Court Opinion

ID: 6376679
Source: CourtListenerOpinion
Date Created: 2022-06-24 23:55:55.527223+00
Date Added: 2024-06-11T15:50:12.209802
License: Public Domain

Lamorelle, P. J.,
Mone I. Fridenberg made his will in 1917. On July 23, 1922, he married Sadie S. Spicker. Prior, however, to this marriage, an antenuptial agreement was executed July 20, 1922, under seal, wherein each of the contracting parties agreed to waive all rights in and to the estate of the other, not only to what each of them then had, but also to what either might subsequently acquire, and each was given the right of testamentary disposition as if sole. In consideration of marriage, however, Sadie S. Spicker was to receive as his wife the sum of $15,000 from Mone I. Fridenberg^s estate in case she survived him.
She survived her husband and elected to take against the will. Her husband’s collaterals (there being no issue of the marriage), who were legatees, met her demand by producing at the time of the audit this antenuptial contract. Her contention that she was not fully informed by her prospective husband as to the amount of his property was duly considered by the Auditing Judge, and he found as a fact that the agreement was valid and thereupon awarded her the $15,000, the amount which Mone I. Fridenberg had agreed should be paid in consideration of her fulfillment of her obligation to marry.
The executor and the collaterals contend that this sum is to be diminished by transfer inheritance tax thereon. As she takes neither under the will, nor against the will, nor under the intestate law, we know of no act of assembly under which such tax may be properly and legally assessed.

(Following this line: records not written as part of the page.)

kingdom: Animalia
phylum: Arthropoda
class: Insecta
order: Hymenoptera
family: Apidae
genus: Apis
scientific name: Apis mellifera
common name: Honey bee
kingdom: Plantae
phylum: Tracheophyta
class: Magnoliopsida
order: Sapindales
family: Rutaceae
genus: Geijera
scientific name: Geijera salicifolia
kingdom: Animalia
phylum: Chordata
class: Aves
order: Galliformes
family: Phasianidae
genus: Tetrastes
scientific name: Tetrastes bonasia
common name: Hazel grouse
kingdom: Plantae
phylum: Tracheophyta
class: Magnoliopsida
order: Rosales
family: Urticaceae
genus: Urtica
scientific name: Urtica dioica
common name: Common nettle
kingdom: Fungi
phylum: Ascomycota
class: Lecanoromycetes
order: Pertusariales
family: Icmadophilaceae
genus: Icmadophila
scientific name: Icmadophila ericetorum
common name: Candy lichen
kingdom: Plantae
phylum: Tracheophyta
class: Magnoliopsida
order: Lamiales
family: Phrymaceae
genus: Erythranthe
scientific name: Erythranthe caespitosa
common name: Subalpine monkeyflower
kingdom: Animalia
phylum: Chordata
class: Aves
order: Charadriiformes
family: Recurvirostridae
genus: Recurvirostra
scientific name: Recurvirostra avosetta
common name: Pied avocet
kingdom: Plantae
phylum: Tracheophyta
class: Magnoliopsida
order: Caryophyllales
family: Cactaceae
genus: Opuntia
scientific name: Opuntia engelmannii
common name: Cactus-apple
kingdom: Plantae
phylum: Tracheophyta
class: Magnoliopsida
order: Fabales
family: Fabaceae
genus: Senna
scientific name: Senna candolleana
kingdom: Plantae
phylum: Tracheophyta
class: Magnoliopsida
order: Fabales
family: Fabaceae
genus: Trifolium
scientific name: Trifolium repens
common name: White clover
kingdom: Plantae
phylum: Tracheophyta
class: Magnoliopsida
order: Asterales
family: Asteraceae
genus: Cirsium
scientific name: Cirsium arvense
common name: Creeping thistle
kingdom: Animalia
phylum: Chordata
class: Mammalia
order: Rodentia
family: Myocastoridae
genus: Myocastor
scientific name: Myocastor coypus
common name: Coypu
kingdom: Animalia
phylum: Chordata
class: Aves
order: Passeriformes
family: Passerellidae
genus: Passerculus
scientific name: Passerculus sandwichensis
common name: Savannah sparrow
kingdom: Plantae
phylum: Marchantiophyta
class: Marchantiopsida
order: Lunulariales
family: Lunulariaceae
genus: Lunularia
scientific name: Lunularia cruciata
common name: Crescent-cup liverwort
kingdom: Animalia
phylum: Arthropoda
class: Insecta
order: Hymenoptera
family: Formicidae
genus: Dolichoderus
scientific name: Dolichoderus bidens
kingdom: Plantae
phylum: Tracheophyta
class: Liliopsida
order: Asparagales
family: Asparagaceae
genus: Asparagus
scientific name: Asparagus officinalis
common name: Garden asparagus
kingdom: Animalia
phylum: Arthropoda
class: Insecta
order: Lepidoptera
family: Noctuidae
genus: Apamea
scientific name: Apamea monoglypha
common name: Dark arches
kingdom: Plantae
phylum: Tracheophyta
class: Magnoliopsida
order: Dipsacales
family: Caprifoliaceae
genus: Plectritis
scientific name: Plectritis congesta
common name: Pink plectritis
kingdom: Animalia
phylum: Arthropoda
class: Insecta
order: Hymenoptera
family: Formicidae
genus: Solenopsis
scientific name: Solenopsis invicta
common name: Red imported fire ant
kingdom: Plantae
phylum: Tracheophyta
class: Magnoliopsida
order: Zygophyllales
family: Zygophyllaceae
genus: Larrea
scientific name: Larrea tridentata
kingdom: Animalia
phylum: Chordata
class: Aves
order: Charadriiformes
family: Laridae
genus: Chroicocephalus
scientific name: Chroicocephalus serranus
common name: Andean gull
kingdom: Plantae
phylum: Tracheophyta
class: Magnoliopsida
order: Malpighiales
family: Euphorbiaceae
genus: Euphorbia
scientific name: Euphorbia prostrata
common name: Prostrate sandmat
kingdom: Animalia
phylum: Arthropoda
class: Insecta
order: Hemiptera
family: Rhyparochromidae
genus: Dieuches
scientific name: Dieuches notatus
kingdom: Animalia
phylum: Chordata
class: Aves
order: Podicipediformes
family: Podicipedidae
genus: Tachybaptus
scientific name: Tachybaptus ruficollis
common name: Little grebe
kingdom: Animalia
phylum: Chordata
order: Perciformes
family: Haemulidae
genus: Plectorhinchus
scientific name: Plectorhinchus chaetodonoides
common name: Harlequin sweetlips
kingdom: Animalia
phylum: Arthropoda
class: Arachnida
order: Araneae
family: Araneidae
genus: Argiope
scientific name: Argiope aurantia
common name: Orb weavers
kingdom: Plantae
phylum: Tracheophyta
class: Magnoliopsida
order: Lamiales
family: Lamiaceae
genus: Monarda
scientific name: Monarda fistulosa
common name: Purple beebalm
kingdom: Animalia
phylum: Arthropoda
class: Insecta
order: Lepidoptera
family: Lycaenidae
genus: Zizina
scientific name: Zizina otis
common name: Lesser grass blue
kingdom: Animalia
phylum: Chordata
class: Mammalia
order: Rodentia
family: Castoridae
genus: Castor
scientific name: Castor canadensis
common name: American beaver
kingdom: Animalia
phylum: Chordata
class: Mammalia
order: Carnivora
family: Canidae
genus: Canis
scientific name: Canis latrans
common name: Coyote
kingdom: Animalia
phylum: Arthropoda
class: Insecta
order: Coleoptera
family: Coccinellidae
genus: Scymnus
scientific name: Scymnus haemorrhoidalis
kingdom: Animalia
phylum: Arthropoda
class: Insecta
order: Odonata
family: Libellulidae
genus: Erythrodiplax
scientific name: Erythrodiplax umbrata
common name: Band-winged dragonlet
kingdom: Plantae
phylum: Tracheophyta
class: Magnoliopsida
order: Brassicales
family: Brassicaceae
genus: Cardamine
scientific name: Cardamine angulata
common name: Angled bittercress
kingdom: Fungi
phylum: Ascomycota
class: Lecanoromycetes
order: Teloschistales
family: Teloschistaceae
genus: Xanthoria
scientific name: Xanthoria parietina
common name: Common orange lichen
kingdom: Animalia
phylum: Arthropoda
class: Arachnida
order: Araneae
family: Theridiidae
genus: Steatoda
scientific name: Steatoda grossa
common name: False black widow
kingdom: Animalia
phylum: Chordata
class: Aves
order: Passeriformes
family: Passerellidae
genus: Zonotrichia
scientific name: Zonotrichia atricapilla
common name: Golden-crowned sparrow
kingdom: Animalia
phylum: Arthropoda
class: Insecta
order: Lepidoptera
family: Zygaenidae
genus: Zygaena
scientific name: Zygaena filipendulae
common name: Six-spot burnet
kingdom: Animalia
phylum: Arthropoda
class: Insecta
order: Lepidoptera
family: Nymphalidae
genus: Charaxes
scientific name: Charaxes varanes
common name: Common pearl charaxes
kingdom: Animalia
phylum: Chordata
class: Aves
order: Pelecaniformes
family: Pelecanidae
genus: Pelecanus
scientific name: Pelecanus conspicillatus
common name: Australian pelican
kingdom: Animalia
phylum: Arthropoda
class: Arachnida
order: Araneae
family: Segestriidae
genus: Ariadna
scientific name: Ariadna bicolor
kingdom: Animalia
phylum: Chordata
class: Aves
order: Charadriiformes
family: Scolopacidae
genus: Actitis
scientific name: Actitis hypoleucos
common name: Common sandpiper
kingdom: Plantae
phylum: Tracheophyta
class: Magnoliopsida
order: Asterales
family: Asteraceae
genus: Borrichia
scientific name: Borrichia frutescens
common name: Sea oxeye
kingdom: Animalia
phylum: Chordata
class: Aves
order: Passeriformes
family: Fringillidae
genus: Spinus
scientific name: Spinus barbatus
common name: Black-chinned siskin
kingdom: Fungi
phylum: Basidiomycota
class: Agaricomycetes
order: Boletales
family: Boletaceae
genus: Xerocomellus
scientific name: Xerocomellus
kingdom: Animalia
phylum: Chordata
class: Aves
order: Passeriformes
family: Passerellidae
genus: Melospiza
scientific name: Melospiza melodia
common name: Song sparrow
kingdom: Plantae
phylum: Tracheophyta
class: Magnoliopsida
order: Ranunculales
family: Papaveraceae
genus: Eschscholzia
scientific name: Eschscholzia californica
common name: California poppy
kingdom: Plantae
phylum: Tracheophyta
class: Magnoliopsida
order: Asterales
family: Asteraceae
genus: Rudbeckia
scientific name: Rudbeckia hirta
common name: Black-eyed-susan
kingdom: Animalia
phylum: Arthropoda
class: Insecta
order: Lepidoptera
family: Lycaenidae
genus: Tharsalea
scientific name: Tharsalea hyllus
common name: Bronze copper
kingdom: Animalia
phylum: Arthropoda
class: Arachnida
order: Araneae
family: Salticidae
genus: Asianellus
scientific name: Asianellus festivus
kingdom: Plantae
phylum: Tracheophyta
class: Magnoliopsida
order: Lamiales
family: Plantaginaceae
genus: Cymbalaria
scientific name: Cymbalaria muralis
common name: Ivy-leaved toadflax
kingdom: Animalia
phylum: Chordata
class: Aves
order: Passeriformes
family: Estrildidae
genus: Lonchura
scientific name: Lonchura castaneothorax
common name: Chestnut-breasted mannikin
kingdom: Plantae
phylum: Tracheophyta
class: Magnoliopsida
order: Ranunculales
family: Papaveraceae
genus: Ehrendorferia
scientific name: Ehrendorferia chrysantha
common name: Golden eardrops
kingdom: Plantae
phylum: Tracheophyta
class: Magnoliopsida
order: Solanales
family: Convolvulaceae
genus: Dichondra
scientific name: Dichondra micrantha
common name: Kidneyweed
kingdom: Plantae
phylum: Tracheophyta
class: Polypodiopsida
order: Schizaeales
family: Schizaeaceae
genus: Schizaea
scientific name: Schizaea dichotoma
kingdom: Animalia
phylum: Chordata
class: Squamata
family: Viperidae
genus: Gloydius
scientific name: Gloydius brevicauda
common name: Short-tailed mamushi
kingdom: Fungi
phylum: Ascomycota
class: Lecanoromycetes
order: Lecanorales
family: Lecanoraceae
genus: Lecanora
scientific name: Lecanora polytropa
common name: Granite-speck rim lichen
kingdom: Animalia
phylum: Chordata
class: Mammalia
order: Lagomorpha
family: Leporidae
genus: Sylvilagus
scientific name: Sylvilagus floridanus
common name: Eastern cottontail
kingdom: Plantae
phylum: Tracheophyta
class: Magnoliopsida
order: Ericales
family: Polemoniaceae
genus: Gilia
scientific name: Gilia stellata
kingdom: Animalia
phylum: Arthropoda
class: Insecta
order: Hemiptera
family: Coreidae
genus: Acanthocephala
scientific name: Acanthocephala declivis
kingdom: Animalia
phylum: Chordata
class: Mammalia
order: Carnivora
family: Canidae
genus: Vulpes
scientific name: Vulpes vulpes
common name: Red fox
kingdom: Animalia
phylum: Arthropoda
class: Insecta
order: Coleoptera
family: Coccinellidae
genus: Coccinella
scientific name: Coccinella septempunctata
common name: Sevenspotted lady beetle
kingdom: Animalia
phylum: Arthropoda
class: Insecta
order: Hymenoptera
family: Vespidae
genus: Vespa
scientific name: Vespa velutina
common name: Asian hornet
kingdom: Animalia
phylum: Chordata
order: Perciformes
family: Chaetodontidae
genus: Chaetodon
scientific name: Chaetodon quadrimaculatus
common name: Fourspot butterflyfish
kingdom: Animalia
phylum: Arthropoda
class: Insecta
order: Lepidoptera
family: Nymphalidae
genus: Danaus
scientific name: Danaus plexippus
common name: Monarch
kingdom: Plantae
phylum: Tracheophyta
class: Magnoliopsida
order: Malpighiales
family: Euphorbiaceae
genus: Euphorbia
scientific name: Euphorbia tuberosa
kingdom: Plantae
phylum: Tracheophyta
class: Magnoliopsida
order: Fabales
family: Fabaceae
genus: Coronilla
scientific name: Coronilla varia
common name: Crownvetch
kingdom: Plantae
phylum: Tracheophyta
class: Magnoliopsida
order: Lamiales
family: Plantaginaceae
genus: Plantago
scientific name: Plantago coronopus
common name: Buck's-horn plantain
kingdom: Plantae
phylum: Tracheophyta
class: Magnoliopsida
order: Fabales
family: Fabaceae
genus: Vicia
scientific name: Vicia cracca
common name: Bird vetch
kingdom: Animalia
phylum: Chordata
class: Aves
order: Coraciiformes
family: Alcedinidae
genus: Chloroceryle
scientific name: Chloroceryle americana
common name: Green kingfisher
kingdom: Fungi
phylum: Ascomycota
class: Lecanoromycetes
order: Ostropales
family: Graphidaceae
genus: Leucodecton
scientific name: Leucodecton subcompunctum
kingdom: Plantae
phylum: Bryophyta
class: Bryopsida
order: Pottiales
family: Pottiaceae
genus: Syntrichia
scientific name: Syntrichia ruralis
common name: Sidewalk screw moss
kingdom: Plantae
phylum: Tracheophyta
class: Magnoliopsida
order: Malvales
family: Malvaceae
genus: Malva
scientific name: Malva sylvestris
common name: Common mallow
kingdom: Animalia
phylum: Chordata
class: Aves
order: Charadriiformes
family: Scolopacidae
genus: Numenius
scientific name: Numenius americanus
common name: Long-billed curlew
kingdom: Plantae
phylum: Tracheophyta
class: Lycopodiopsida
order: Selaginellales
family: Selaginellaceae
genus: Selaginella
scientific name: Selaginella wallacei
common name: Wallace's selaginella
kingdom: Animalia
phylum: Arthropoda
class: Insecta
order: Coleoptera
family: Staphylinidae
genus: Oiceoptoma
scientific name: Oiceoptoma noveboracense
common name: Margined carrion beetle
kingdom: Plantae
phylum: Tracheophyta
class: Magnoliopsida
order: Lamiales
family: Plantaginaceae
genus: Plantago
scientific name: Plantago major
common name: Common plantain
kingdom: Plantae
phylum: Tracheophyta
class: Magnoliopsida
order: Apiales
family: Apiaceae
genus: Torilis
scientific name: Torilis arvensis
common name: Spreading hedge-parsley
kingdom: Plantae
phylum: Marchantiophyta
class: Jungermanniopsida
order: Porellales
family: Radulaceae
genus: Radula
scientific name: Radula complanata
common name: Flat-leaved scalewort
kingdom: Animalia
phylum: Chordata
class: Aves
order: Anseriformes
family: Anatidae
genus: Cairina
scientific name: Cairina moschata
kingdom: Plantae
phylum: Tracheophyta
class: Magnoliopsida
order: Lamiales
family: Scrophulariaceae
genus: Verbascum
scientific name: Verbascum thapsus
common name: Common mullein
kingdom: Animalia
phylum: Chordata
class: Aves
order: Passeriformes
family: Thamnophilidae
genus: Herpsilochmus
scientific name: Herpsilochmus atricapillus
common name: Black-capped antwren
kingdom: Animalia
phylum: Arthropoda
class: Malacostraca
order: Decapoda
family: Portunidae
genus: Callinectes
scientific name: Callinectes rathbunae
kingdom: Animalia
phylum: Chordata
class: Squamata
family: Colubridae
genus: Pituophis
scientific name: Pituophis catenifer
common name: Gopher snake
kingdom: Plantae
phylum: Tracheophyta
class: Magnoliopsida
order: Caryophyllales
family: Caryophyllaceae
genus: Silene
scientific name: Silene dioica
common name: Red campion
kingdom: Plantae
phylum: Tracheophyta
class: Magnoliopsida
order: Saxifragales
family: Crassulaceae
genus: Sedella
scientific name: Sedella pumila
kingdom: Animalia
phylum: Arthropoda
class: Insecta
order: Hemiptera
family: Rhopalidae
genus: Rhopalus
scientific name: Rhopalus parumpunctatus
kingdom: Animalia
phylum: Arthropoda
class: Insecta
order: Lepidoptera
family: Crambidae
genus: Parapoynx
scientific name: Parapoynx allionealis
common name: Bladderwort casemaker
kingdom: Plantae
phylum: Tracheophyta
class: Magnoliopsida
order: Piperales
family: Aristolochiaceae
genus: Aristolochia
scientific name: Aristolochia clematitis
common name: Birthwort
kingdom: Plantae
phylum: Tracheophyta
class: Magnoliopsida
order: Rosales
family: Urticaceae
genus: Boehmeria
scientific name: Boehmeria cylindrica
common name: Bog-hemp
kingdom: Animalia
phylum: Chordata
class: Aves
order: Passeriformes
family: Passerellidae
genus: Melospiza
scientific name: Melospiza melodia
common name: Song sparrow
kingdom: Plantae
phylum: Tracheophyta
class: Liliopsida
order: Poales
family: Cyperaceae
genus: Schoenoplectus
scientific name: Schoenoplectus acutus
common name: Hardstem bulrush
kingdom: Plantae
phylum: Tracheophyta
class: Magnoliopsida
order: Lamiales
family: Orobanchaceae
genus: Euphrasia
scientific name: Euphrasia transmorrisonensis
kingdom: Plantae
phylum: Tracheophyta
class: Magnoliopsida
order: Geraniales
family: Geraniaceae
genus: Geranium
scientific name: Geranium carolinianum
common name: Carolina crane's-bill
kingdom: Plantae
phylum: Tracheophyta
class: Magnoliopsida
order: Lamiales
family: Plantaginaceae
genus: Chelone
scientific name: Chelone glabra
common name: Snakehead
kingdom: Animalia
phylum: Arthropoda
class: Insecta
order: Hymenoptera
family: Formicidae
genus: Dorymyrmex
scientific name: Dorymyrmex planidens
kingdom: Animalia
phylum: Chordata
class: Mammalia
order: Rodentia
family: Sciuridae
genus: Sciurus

A gift in contemplation of death in some instances is taxable (Wanamaker’s Estate, 8 D. & C. 569); a gift in contemplation of marriage, as a subject of taxation, is, to say the least, a novelty! But to tax the payment of a round sum in consideration of marriage, where the claimant has performed her part of the contract, is injecting something into the contract not covered thereby and an uncalled for interference with the rights of one of the contracting parties.
The fact that the due date is fixed as of the time of the death of the prospective husband neither voids the agreement nor reduces the amount agreed to be paid. The fact that the consideration is marriage — and that the mariage has been performed — does not differentiate the case from any ordinary contract, upon sufficient consideration, to pay money at the time of death.
It is contended, however, that she takes as “wife” and not as creditor. This contention ignores the fact that the contract entered into before the marriage waived all her rights which the law would give her because of her wifehood and widowhood. That she is described as “wife” does not impair her contractual rights created prior to the time she became a wife. If she takes at all, she must take as a creditor. Her subsequent marriage, though it created a different relation, in no way abrogated the right accruing because of her performance of her contract; neither does the fact that the estate is to pay the money affect her position as creditor; she was to be paid conditioned on survivorship; the estate necessarily becomes the source of payment.
The legal consequence of a contract is not to be enlarged, curtailed, measured or determined by descriptive words. Had she not become the wife, she was entitled to nothing. Having become the wife, she was entitled to the agreed sum. It was so nominated in the bond.
*707That ,a party to an antenuptial contract is to he treated as a creditor and so paid is well settled.
In Jones’s Appeal, 62 Pa. 324, the prospective husband had obligated himself to settle upon and to secure by will or otherwise an annuity in event of survivorship. Said the lower court: “It is a covenant on his part to settle that sum upon and secure it to her. It is a binding contract on what the law looks upon as a consideration of the highest order. The claim stands equal under the marriage article with that of any other creditor. It may be said to endanger the rights of others, and to be contrary to moral honesty, to permit a man, by an antenuptial contract, to pass over a large portion of his estate to his intended wife, whereby he will have a future benefit and maintenance, and his creditors be defrauded of their just dues. If the creditors have liens, they cannot be disturbed; if they had none, he could sell the property. If they can show that the woman knew of his indebtedness, they may defeat the settlement. Failing to prove this, she is considered a purchaser for value. We are, therefore, of the opinion that her claim is equal to that of any other creditor.”
And Mr. Justice Sharswood, for the Supreme Court (at page 327), said: “The opinion of the learned judge below demonstrates so ably and conclusively that the contract between A. J. Jones and the appellant, in contemplation and consideration of marriage, and not pretended to have been fraudulent in fact, at least as far as jjhe was concerned, was valid as against creditors, that it is unnecessary to add anything upon that subject.”
As we concur in the ruling of the Auditing Judge, who has considered the one question submitted at considerable length, there is no necessity in further elaboration.
All exceptions are dismissed and the adjudication is confirmed absolutely.